(Given data)

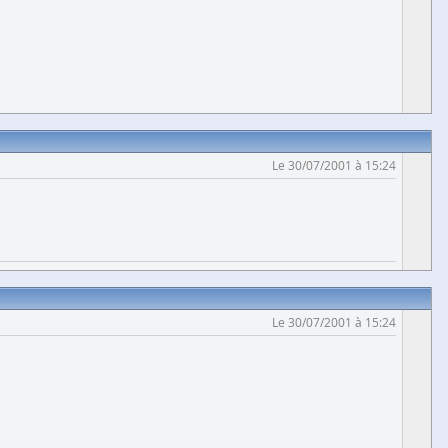
Le 30/07/2001 à 15:24
Le 30/07/2001 à 15:24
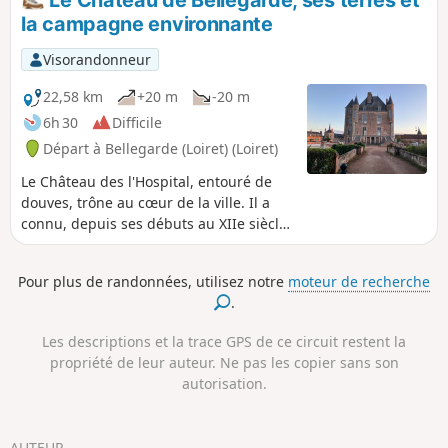
la campagne environnante
Visorandonneur
22,58 km
+20 m
-20 m
6h 30
Difficile
Départ à Bellegarde (Loiret) (Loiret)
Le Château des l'Hospital, entouré de
douves, trône au cœur de la ville. Il a
connu, depuis ses débuts au XIIe siècle,
de nombreuses évolutions. Les cuisines,
écuries et fermes du château
Pour plus de randonnées, utilisez notre
moteur de recherche
l'entourent toujours aujourd'hui. Le parc
.
a, quant à lui, disparu. Faites-vous une
idée du site en 1844 en consultant
Les descriptions et la trace GPS de ce circuit restent la
le lien suivant Les chemins de la
propriété de leur auteur. Ne pas les copier sans son
campagne environnante vous
autorisation.
conduiront de bois en bois où
s'épanouit une faune riche et variée.
AUTEUR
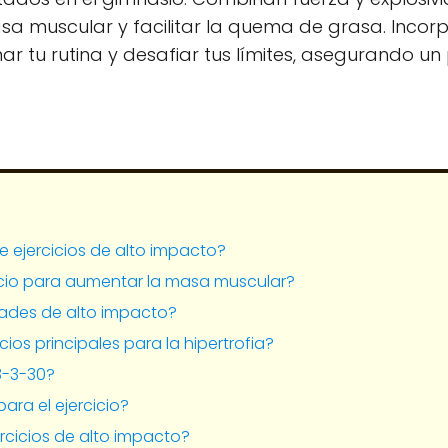
sa muscular y facilitar la quema de grasa. Incor
mar tu rutina y desafiar tus límites, asegurando u
 ejercicios de alto impacto?
cicio para aumentar la masa muscular?
dades de alto impacto?
cios principales para la hipertrofia?
3-3-30?
para el ejercicio?
ercicios de alto impacto?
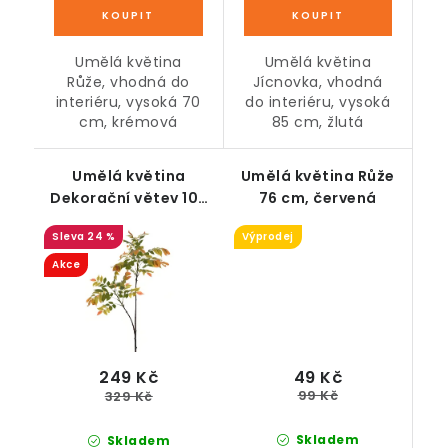
Umělá květina
Umělá květina
Růže, vhodná do
Jícnovka, vhodná
interiéru, vysoká 70
do interiéru, vysoká
cm, krémová
85 cm, žlutá
Umělá květina
Umělá květina Růže
Dekorační větev 108
76 cm, červená
cm, zelená
24 %
Výprodej
Akce
49 Kč
249 Kč
99 Kč
329 Kč
Skladem
Skladem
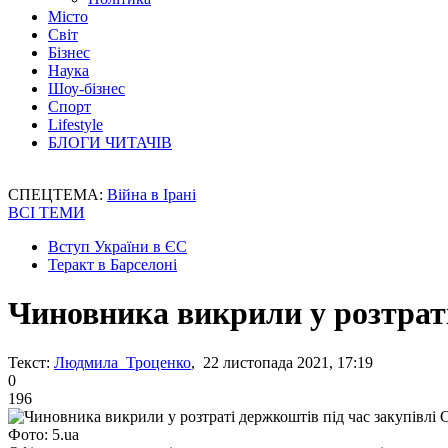
Місто
Світ
Бізнес
Наука
Шоу-бізнес
Спорт
Lifestyle
БЛОГИ ЧИТАЧІВ
СПЕЦТЕМА:
Війна в Ірані
ВСІ ТЕМИ
Вступ України в ЄС
Теракт в Барселоні
Чиновника викрили у розтрат
Текст:
Людмила Троценко
, 22 листопада 2021, 17:19
0
196
Фото: 5.ua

(End Given data)

* _Assigned task_
All lines from the one containing "a, quant à lui, disparu. Faites-vous une" through the final line of the records are to be retyped exactly; no other lines and no pictures are to be included.

* _Output below_
a, quant à lui, disparu. Faites-vous une
idée du site en 1844 en consultant
Les descriptions et la trace GPS de ce circuit restent la
le lien suivant Les chemins de la
propriété de leur auteur. Ne pas les copier sans son
campagne environnante vous
autorisation.
conduiront de bois en bois où
s'épanouit une faune riche et variée.
AUTEUR
sa muscular y facilitar la quema de grasa. Incor
mar tu rutina y desafiar tus límites, asegurando u
 ejercicios de alto impacto?
cicio para aumentar la masa muscular?
dades de alto impacto?
cios principales para la hipertrofia?
3-3-30?
para el ejercicio?
ercicios de alto impacto?
Umělá květina
Umělá květina
Růže, vhodná do
Jícnovka, vhodná
interiéru, vysoká 70
do interiéru, vysoká
cm, krémová
85 cm, žlutá
Umělá květina
Umělá květina Růže
Dekorační větev 108
76 cm, červená
cm, zelená
24 %
Výprodej
Akce
49 Kč
249 Kč
99 Kč
329 Kč
Skladem
Skladem
Місто
Світ
Бізнес
Наука
Шоу-бізнес
Спорт
Lifestyle
БЛОГИ ЧИТАЧІВ
СПЕЦТЕМА:
Війна в Ірані
ВСІ ТЕМИ
Вступ України в ЄС
Теракт в Барселоні
Чиновника викрили у розтрат
Текст:
Людмила Троценко
, 22 листопада 2021, 17:19
0
196
Фото: 5.ua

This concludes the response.